Eccoci alle prese con il mito e le sue ciclicità, niente a che fare con il tempo che noi – terrestri dall’approccio spesso inerte di fronte ai grandi eventi – vediamo esordire dall’alba al tramonto. Se i Greci dicevano cose smisurate sul mondo degli Dèi, e ne erano posseduti tanto da custodire, da par loro, il senso del mito e farlo ribalzare fino ai posteri, sembra che oggi nulla di più si possa attuare oltre ad aprire i quaderni, sfogliarli e rileggerli. Che vuol dire “tradurli” perché si possa ancora, pur nella debolezza che ci contraddistingue, parlare.

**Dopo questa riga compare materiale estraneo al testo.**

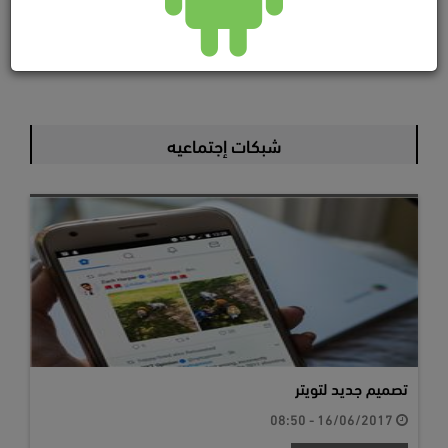
شبكات إجتماعيه
تصميم جديد لتويتر
16/06/2017 - 08:50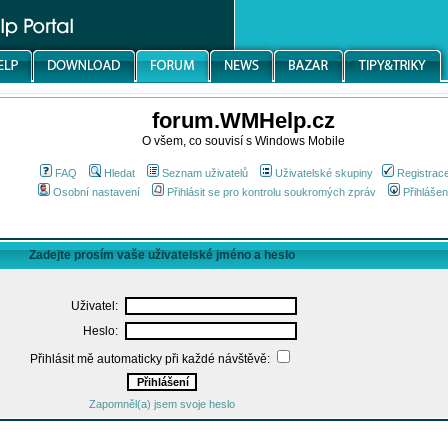
forum.WMHelp.cz
O všem, co souvisí s Windows Mobile
FAQ
Hledat
Seznam uživatelů
Uživatelské skupiny
Registrac
Osobní nastavení
Přihlásit se pro kontrolu soukromých zpráv
Přihlášen
Zadejte prosím vaše uživatelské jméno a heslo
Uživatel:
Heslo:
Přihlásit mě automaticky při každé návštěvě:
Zapomněl(a) jsem svoje heslo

Giuseppe Conte scriveva che occorre combattere il silenzio, la nostra solitudine planetaria, e corrompere la sospensione dell’anima sulla terra. Ermes scortava, guidava, ma percepirlo è stato sempre più complicato, o più semplicemente ai moderni non gli è più fregato nulla di quella presenza. Per questo i poeti, o almeno una gran parte di essi, avendo ancora appuntamenti con il mito sono diventati invisi ai più, mentre il loro segnale ha trovato vari contrasti nell’uscire allo scoperto. Non ci sono state scaltrezze tali da salvarci, anzi potremmo dire che l’invisibilità data agli dèi ha sancito la condanna.
Che altro agire, dunque, se non volgere l’attenzione alle fonti? E in questo viaggio agguantare al volo i poeti che a tratti hanno saputo accomunarsi a certe passioni, lontani dagli sguardi contabili. Certe cose sono invendibili, e proprio lì Bianca Sorrentino ha scorto figure note e meno note del Novecento che con fatiche e spiriti vari hanno richiamato cognizioni andate perdute, eredità che smemoratezze infelici hanno luttuosamente rasato.
Un’introduzione di temperamento lampeggia sulle urgenze poetiche che hanno varcato l’anacronismo dell’epoca, da Pavese a Brodskij, da Ritsos a Mandel’štam, da Herbert a Calvino. La frequentazione dei classici a qualcuno ha salvato la pelle, ad altri ha permesso di viaggiare controvento su onde lunghissime che hanno intersecato decine di secoli. All’inizio incontrovertibile segue la rassegna degli autori che Sorrentino, educatamente, presenta incrociandone l’opera con le forze che stanno alle loro spalle: i sovrabbondanti dèi ed eroi che impazienti non omettono nulla. E non accontentandosi del già visto, traduce senza compiacere troppo chi l’ha preceduta. E neppure l’oggetto della traduzione.
Ci si accorge di una certa austerità, la si apprezza dove riesce a traslare le parole da un campo all’altro, da un’era all’altra allargando gli spiragli del tempo, facendo propri nella propria carne le complessità e le circostanze anatomiche delle diverse lingue. Seguendo il corso del libro ci si sente improvvisamente industriosi, in grado di resistere alla prevalenza dell’argomento, l’ambizione di ampliare la conoscenza prende campo come se si ascoltassero il vero ricordo e la vera vicissitudine dei poeti novecenteschi.
Del resto Sorrentino sa ricostruire mente e corpo di ognuno, restando all’ombra degli Antichi. È questa ombra, che sembrerebbe solida, a rivelare l’insuperabilità di Kavafis, Cvetaeva, Borges, Glück, Spaziani, Pasolini, Plath. E la consistenza di autori poco noti (Castellanos, Clifton, Müller), ma che qui scontano una volta per tutte la loro semi-invisibilità. Le figure del mito, chiamate a raccolta da Sorrentino, si scrollano di dosso la stanchezza portata dal lungo sonno, e riprendono con un certo buonumore l’avventura amorosa davanti alle soglie delle nostre case.